With the memorial and tower complete, I loaded up some b&w film and captured the images you see above. Below is an account of my experience.
Still several blocks from ground zero, I asked my driver to go ahead and let me out, giving me some time to think and approach the site at my own pace. After several hundred yards and even more steps I found myself in a courtyard, complete with official "9/11 Memorial" signs directing visitors towards restrooms or ticket offices for the museum. It all seemed so civil yet here I was, 14yrs after that September morning in high school, after my time in the Marines, after a tour in Iraq, post college and marriage. "I have a new life now," I thought. But finally standing there and considering it all, it seemed of little consolation. I suddenly felt small again, hurt, vulnerable, like the blow had just been struck.
I continued circling the place where each tower had once stood, touching the names now cut into it's metal perimeter, trying to grasp what each person must have felt on that day. Below the names cascaded sheets of water down black granite, towards and infinitely deep void, a place where the destination cannot be seen no matter the angle. And so it is well that it cannot be seen - the beyond, the separation between this life and the next, where it ends or begins. Though we know they are not gone forever, we know something is missing, that they the lost are no longer here with us as they once were.

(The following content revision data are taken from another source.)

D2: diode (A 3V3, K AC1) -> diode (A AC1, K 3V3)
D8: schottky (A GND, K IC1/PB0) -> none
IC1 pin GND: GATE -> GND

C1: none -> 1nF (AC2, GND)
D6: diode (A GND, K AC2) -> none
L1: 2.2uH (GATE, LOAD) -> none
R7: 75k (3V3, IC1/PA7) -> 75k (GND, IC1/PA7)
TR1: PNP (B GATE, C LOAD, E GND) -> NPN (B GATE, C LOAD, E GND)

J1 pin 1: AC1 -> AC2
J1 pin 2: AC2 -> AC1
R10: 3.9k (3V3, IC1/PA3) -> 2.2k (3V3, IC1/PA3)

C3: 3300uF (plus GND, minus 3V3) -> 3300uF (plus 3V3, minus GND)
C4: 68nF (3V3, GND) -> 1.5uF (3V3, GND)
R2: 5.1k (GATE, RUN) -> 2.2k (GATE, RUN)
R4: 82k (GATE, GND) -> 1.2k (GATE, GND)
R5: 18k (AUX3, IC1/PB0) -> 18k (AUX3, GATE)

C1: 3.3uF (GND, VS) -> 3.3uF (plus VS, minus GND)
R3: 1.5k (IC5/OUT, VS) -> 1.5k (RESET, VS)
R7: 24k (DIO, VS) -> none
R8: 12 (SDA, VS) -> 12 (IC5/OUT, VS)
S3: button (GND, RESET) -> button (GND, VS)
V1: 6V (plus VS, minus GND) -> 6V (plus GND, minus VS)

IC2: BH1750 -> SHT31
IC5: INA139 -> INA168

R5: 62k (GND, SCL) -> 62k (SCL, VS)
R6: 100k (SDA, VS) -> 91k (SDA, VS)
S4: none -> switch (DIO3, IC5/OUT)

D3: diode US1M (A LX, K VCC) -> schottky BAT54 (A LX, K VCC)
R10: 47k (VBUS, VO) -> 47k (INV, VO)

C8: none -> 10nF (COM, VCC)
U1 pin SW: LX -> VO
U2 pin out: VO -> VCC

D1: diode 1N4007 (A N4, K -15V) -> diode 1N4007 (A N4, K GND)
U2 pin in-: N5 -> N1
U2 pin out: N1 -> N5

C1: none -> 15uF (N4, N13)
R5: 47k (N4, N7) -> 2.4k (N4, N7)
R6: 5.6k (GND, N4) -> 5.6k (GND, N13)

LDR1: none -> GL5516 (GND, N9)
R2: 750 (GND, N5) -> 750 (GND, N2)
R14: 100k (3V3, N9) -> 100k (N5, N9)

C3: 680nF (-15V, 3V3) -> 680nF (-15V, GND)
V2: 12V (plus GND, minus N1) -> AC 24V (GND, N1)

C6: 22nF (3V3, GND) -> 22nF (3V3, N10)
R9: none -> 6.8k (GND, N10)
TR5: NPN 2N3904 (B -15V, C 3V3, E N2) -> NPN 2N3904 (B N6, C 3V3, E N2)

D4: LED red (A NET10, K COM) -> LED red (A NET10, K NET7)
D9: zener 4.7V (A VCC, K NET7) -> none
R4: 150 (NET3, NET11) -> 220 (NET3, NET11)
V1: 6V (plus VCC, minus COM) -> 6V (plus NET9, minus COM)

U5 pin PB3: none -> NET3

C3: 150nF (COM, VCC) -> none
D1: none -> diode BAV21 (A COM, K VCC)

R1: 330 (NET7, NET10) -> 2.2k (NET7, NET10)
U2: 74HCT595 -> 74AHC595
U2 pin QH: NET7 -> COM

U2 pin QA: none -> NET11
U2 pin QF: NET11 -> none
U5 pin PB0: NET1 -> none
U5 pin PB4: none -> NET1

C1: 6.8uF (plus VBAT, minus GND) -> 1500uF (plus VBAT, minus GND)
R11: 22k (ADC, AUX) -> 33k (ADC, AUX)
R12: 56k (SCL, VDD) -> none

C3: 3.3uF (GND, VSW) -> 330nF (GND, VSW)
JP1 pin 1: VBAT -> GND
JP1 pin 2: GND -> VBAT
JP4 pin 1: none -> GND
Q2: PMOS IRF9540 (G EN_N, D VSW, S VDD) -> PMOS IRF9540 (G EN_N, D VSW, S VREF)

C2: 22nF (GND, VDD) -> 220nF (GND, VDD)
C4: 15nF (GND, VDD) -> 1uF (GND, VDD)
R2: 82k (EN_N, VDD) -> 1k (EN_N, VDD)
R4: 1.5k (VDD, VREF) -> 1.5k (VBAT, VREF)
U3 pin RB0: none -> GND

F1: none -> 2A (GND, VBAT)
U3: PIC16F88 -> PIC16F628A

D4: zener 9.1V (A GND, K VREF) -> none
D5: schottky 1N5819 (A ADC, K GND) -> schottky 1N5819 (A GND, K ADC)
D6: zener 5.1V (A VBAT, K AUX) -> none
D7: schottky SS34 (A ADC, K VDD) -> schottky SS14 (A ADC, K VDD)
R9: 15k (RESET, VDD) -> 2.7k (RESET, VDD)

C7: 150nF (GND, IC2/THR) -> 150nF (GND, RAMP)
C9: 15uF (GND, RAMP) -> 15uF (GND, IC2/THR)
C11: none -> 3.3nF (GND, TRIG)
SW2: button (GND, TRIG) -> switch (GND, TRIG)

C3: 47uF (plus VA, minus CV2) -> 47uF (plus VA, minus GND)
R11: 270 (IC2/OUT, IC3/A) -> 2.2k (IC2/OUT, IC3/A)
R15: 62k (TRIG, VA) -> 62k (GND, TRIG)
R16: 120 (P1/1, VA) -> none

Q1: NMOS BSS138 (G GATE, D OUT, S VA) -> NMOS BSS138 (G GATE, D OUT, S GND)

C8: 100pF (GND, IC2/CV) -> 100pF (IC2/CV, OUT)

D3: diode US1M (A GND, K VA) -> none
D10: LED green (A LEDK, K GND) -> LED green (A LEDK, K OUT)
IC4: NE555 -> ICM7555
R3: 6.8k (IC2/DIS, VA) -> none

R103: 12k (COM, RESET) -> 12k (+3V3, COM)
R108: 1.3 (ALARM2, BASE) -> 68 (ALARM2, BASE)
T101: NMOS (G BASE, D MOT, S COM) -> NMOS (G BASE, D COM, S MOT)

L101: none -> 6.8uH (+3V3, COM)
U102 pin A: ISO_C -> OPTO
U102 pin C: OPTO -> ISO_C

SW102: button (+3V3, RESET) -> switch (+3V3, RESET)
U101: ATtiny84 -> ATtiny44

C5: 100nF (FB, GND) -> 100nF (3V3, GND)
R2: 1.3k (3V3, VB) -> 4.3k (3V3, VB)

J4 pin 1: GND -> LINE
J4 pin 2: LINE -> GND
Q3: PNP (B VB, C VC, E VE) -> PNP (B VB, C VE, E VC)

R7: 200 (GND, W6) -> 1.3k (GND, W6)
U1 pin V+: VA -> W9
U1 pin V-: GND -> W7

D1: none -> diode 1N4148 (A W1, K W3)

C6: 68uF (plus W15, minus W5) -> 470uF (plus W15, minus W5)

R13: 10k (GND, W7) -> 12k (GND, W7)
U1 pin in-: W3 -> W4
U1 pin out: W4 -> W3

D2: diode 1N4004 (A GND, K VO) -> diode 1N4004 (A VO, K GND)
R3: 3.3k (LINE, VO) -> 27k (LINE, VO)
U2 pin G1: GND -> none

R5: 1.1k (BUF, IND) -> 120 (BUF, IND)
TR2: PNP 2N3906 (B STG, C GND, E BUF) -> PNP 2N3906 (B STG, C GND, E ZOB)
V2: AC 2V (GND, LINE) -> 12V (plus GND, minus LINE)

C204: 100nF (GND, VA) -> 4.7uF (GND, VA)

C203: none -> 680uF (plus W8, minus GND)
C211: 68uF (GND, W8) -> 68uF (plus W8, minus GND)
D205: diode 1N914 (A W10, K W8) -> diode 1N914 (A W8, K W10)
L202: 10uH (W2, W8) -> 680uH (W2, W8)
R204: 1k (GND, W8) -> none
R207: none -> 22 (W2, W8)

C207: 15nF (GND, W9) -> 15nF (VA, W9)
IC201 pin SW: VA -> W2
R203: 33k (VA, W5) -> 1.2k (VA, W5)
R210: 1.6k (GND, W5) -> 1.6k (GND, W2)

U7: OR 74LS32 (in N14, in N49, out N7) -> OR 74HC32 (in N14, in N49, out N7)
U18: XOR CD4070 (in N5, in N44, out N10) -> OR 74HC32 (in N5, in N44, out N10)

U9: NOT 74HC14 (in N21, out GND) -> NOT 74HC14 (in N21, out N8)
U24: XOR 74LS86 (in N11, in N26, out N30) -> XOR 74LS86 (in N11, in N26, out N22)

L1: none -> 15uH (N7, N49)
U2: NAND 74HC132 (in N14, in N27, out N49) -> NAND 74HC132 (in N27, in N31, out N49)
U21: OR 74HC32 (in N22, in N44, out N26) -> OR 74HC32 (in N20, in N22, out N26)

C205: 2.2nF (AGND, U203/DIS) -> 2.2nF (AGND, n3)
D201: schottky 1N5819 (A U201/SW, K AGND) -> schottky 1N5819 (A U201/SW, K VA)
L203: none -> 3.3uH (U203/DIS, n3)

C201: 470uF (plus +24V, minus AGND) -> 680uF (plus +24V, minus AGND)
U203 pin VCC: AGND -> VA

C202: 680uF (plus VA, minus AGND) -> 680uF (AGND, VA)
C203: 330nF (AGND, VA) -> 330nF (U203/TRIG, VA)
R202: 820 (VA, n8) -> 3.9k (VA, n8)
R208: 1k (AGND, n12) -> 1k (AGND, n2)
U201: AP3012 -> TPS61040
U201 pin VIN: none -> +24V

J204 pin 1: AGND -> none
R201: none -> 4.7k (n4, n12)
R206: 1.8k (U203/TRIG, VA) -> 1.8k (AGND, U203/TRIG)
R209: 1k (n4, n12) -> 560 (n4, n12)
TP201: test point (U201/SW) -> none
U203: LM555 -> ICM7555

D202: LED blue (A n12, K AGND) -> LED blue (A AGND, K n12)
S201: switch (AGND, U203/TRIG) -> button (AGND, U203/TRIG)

I've seen memorials all over the world - marking sites of battle, commemorating those who gave their lives for a cause, for a country, for an idea. But this, the 9/11 memorial was different. It did not seek to console, to offer some false sense of hope or shy away from the horror of that day. It is fully terrible, heartbreaking, a reminder of what is so easily forgotten and rarely considered: that this life, our time on earth is something sacred, something we should not take lightly.